[Start]
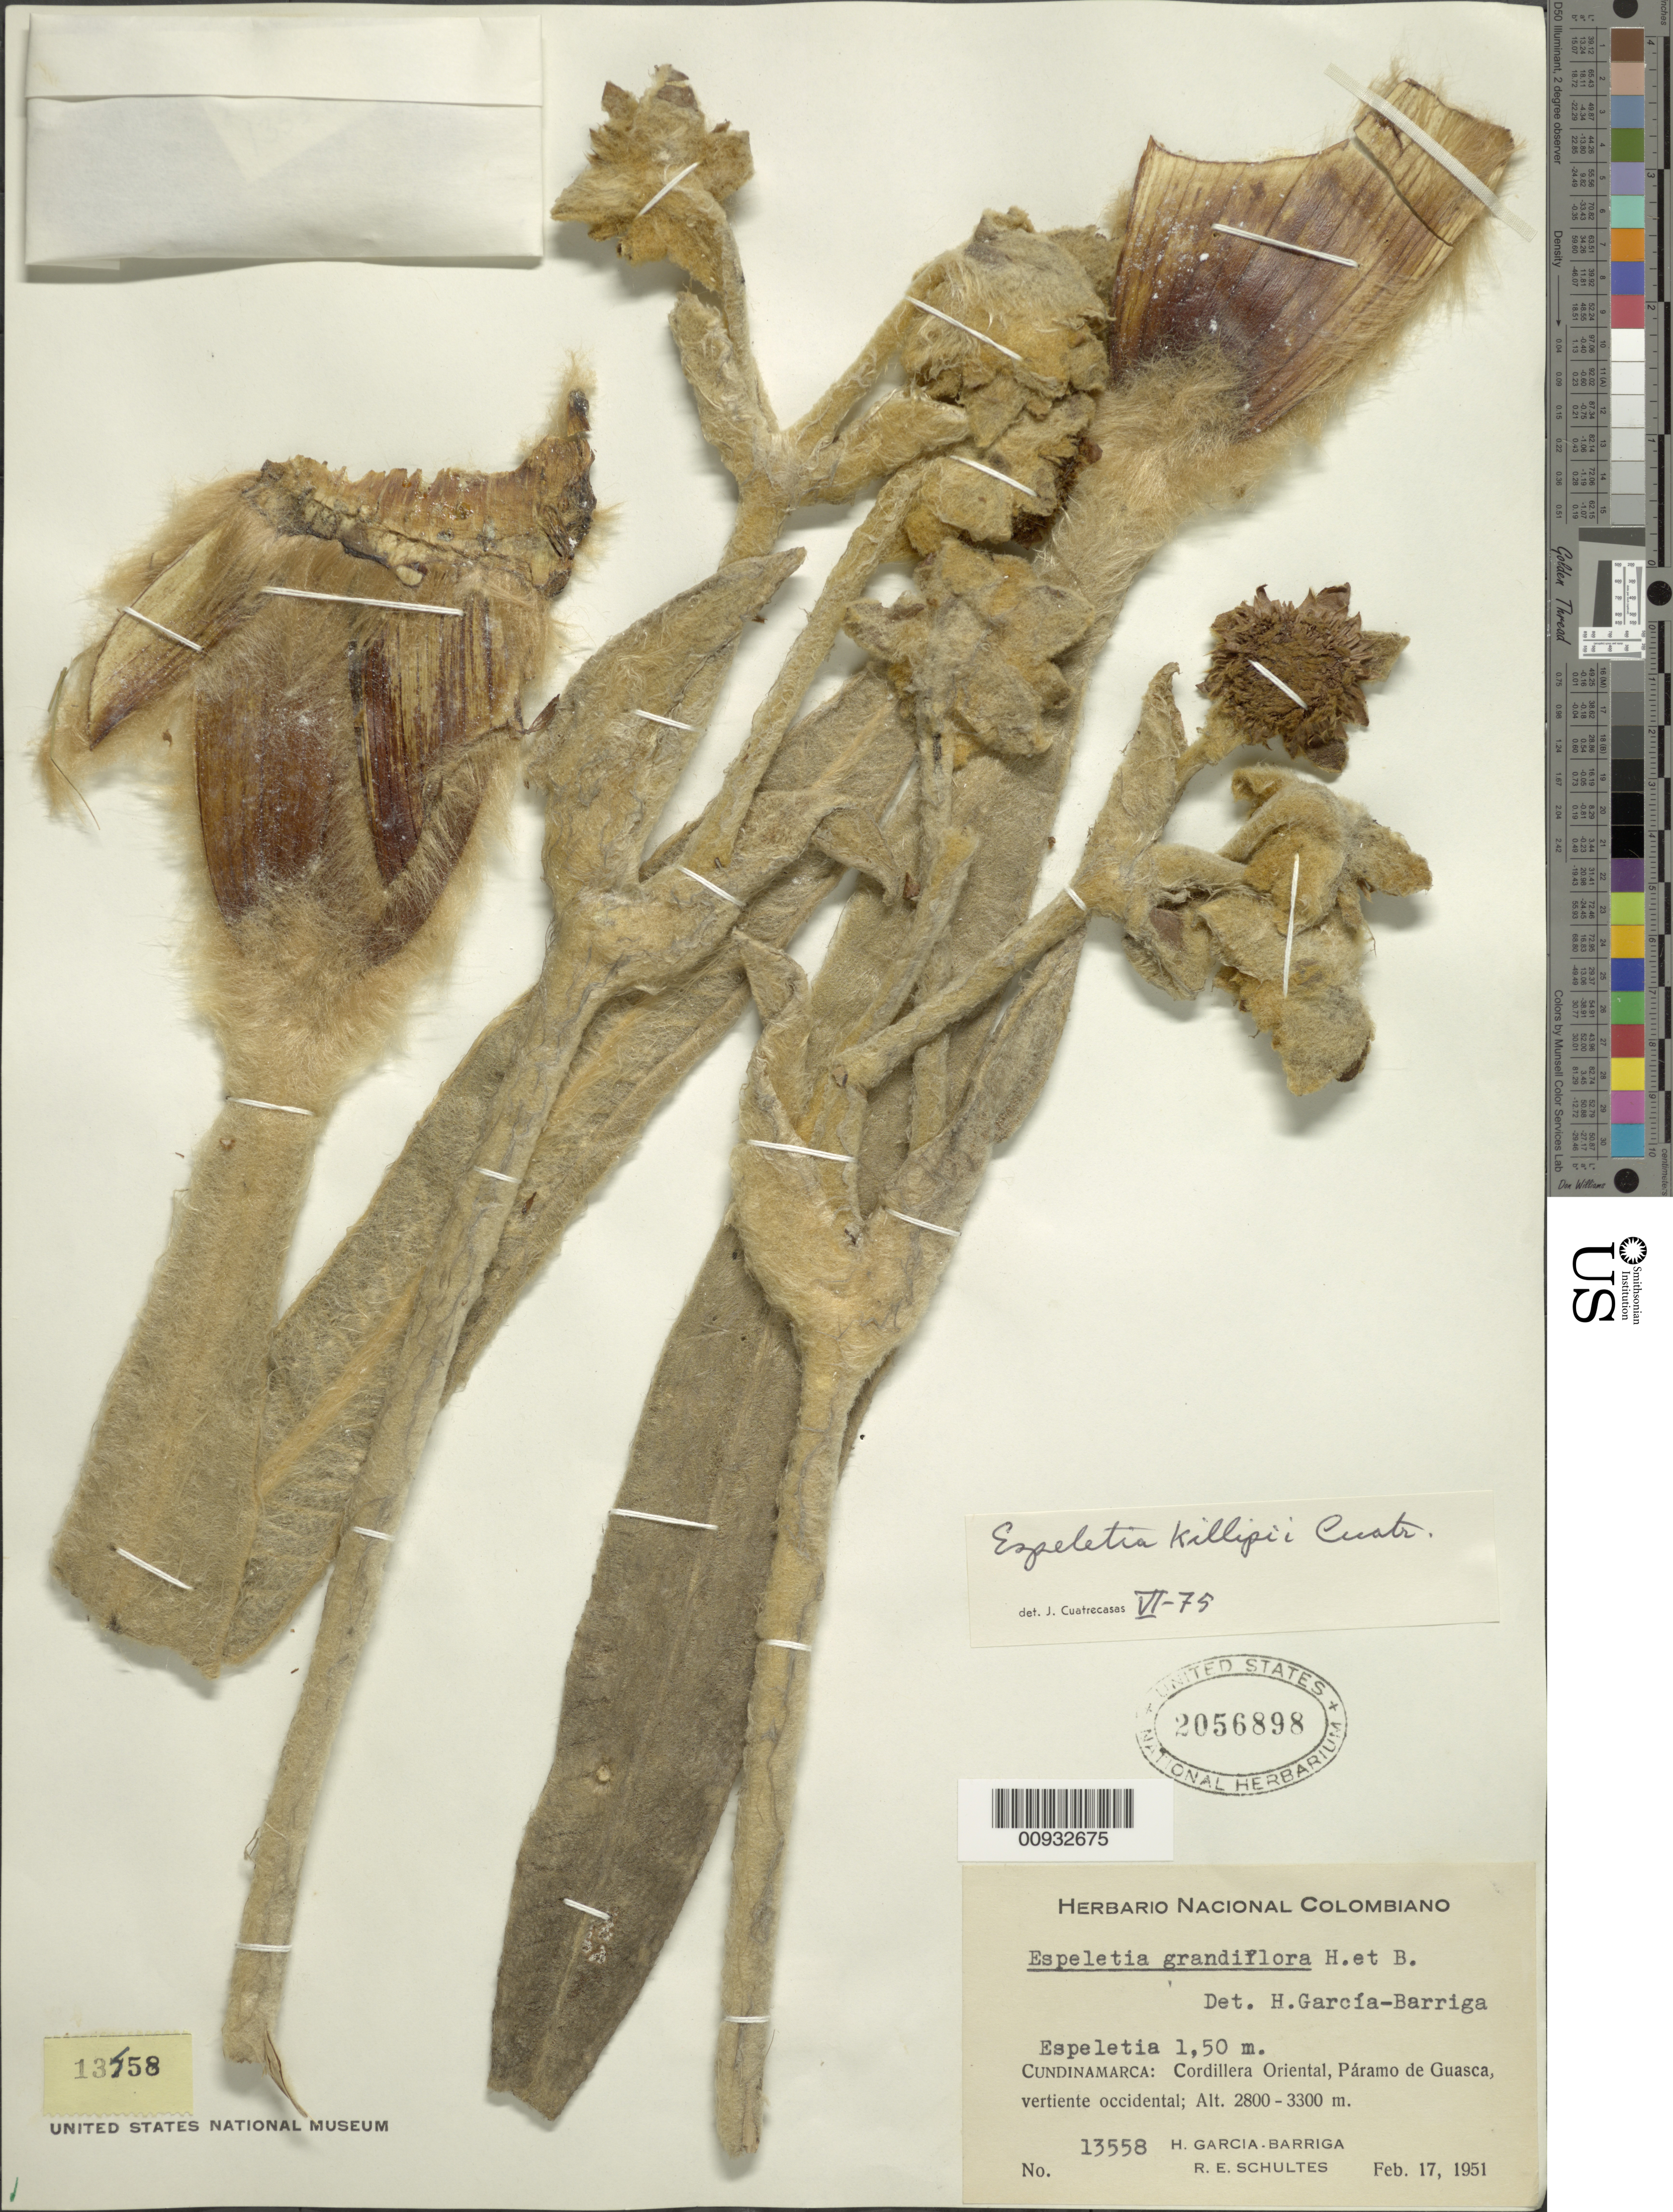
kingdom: Plantae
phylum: Tracheophyta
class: Magnoliopsida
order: Asterales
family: Asteraceae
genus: Espeletia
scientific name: Espeletia killipii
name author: Cuatrec.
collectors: H. García Barriga & R. E. Schultes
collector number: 13558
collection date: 1951-02-17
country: Colombia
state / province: Cundinamarca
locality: Paramo de Guasca, vertiente occidental. Cordillera Oriental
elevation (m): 2800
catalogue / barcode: US 2056898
[End]
### [What you should do]
Reproduce every line of the records above word for word, but leave out the pictures.

### [Task answer]
kingdom: Plantae
phylum: Tracheophyta
class: Magnoliopsida
order: Asterales
family: Asteraceae
genus: Espeletia
scientific name: Espeletia killipii
name author: Cuatrec.
collectors: H. García Barriga & R. E. Schultes
collector number: 13558
collection date: 1951-02-17
country: Colombia
state / province: Cundinamarca
locality: Paramo de Guasca, vertiente occidental. Cordillera Oriental
elevation (m): 2800
catalogue / barcode: US 2056898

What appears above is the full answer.